Quer apenas chamar a atenção para o fato de que a vida em rede nos transformou não só em sujeitos potencialmente performáticos em potencial, mas em sujeitos desconfiados e detentores de lupas e outros objetos de dissecação para identificar o que é fake e o que é real nas fronteiras borradas e tomadas por conflitos dos relacionamentos humanos. De maneira cínica, reivindicamos o status de curadores do afeto alheio, dispostos a identificar supostos elementos de artificialidade nos passos alheios. Pior: não basta só posar de caçadores de performance, erros, contradições humanas; é preciso expor e julgar em público o tempo todo. O contrário disso é se omitir e não há nada mais cancelável do que omissão.
Levado ao campo político, esta postura persecutório com um pé na paranoia nos leva a desconfiar, com ou sem razão, dos sujeitos que produzem e se reconhecem como personagens de realities shows públicos e particulares em tempo real em lives, pronunciamentos, encontro com apoiadores, capacidade de produzir e virar notícia, imagens e memes até quando resolvem apostar corrida em pista de atletismo em visita oficial.

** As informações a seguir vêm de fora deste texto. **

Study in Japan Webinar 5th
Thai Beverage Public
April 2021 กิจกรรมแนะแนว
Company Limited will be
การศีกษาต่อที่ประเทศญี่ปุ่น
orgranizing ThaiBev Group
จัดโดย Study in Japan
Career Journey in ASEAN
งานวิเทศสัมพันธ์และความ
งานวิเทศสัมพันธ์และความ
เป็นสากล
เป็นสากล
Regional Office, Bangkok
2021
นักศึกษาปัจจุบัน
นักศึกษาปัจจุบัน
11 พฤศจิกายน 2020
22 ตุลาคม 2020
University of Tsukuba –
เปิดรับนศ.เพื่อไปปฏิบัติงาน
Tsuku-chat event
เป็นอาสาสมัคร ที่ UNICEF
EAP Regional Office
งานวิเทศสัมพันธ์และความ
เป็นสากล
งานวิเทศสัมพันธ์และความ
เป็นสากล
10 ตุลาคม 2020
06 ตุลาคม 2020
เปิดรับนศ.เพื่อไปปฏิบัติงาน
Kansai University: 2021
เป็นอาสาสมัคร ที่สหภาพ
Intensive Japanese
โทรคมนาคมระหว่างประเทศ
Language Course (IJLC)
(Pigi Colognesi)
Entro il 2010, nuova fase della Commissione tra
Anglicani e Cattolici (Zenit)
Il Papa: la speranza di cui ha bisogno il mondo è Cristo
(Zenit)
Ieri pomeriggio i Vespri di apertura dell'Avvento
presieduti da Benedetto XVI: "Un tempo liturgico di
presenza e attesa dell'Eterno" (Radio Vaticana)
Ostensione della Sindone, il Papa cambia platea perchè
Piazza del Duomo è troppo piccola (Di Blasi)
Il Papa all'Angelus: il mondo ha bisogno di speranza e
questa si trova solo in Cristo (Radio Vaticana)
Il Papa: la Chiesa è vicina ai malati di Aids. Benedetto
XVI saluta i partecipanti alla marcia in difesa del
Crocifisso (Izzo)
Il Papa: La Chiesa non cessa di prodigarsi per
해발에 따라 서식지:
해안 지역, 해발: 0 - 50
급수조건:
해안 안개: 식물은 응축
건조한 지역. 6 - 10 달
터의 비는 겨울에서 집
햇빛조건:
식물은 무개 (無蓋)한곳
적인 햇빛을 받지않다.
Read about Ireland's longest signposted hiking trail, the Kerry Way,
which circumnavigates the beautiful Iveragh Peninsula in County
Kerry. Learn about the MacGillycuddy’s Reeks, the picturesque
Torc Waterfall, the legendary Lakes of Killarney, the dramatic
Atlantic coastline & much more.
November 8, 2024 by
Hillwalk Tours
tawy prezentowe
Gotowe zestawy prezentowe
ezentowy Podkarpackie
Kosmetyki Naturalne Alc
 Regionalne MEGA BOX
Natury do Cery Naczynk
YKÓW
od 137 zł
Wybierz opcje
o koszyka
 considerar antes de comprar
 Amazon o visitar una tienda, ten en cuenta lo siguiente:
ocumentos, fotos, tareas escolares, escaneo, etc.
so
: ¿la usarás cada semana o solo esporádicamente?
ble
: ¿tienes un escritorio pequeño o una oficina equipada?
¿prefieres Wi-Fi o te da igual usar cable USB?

Luz, câmera e ação já não avisam quando podemos ou não performar. Elas estão ligadas o tempo inteiro e já não permitem dizer quem somos e o que queremos sem a imediata intervenção de quem aprendeu a ver estratégia de um jogo de perde-e-ganha até quando suspiramos com a ilusão de não sermos punidos por isso.
No mundo em que tudo se registra e tudo se edita, um beijo jamais será só um beijo, assim como um sorriso jamais será só um sorriso e uma lágrima jamais será só uma lágrima. Serão razões para condenação prévia de quem desconfia de tudo e de todos.
A pergunta de fundo parece se perder de vista quando, diante das demonstrações mais intensas de afeto, já não sabemos o que é real e o que é consciência de estar sendo filmado. A pergunta que vai impedir a autorregulação dos afetos pela própria régra que nos desumaniza, patrulha e despotencializa não é essa; é quem somos nós para dizer, acusar, julgar e condenar?